Stored entries
---

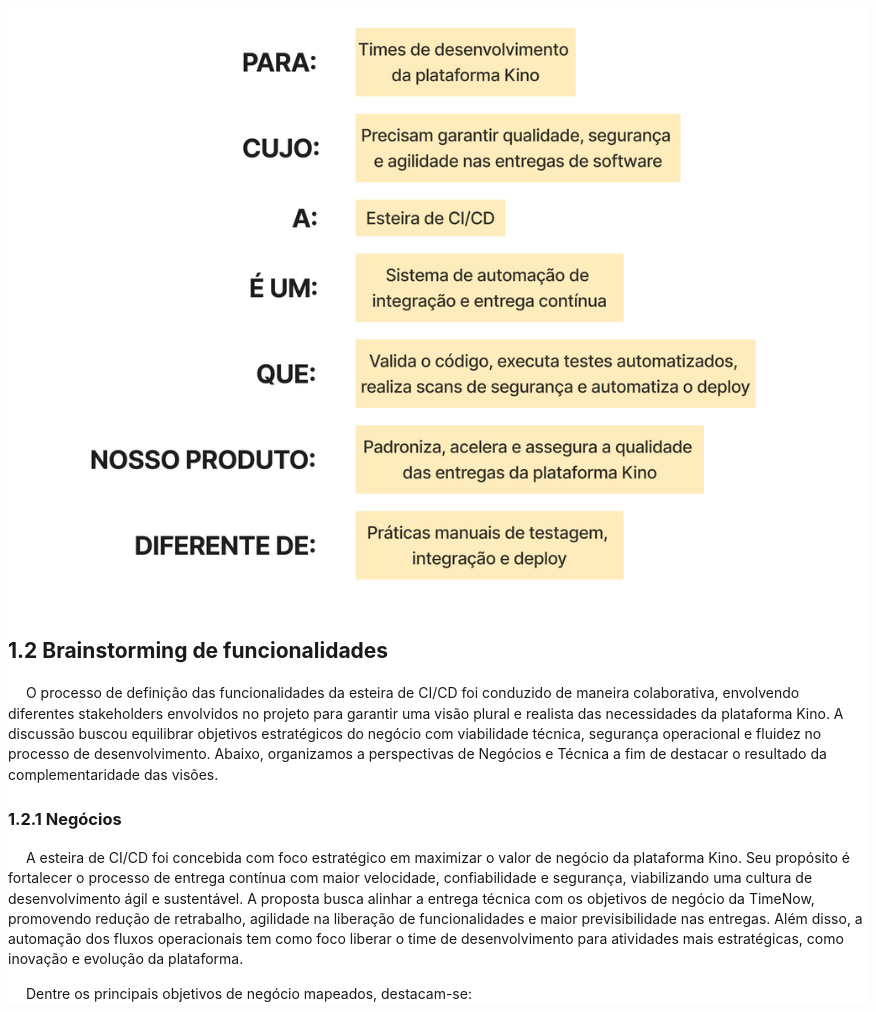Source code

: ![Diagrama Objetivo do Produto](./images/diagram_product_objective.jpg)

## 1.2 Brainstorming de funcionalidades

&emsp; O processo de definição das funcionalidades da esteira de CI/CD foi conduzido de maneira colaborativa, envolvendo diferentes stakeholders envolvidos no projeto para garantir uma visão plural e realista das necessidades da plataforma Kino. A discussão buscou equilibrar objetivos estratégicos do negócio com viabilidade técnica, segurança operacional e fluidez no processo de desenvolvimento. Abaixo, organizamos a perspectivas de Negócios e Técnica a fim de destacar o resultado da complementaridade das visões.

### 1.2.1 Negócios

&emsp; A esteira de CI/CD foi concebida com foco estratégico em maximizar o valor de negócio da plataforma Kino. Seu propósito é fortalecer o processo de entrega contínua com maior velocidade, confiabilidade e segurança, viabilizando uma cultura de desenvolvimento ágil e sustentável. A proposta busca alinhar a entrega técnica com os objetivos de negócio da TimeNow, promovendo redução de retrabalho, agilidade na liberação de funcionalidades e maior previsibilidade nas entregas. Além disso, a automação dos fluxos operacionais tem como foco liberar o time de desenvolvimento para atividades mais estratégicas, como inovação e evolução da plataforma.

&emsp; Dentre os principais objetivos de negócio mapeados, destacam-se:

---

__Exercise brief__
Express the lines of the records above as a numbered list, one item per line, skipping blank lines. Leave the pictures out of your answer.

__Problem solution__
1. Source code
2. : ![Diagrama Objetivo do Produto](./images/diagram_product_objective.jpg)
3. ## 1.2 Brainstorming de funcionalidades
4. &emsp; O processo de definição das funcionalidades da esteira de CI/CD foi conduzido de maneira colaborativa, envolvendo diferentes stakeholders envolvidos no projeto para garantir uma visão plural e realista das necessidades da plataforma Kino. A discussão buscou equilibrar objetivos estratégicos do negócio com viabilidade técnica, segurança operacional e fluidez no processo de desenvolvimento. Abaixo, organizamos a perspectivas de Negócios e Técnica a fim de destacar o resultado da complementaridade das visões.
5. ### 1.2.1 Negócios
6. &emsp; A esteira de CI/CD foi concebida com foco estratégico em maximizar o valor de negócio da plataforma Kino. Seu propósito é fortalecer o processo de entrega contínua com maior velocidade, confiabilidade e segurança, viabilizando uma cultura de desenvolvimento ágil e sustentável. A proposta busca alinhar a entrega técnica com os objetivos de negócio da TimeNow, promovendo redução de retrabalho, agilidade na liberação de funcionalidades e maior previsibilidade nas entregas. Além disso, a automação dos fluxos operacionais tem como foco liberar o time de desenvolvimento para atividades mais estratégicas, como inovação e evolução da plataforma.
7. &emsp; Dentre os principais objetivos de negócio mapeados, destacam-se:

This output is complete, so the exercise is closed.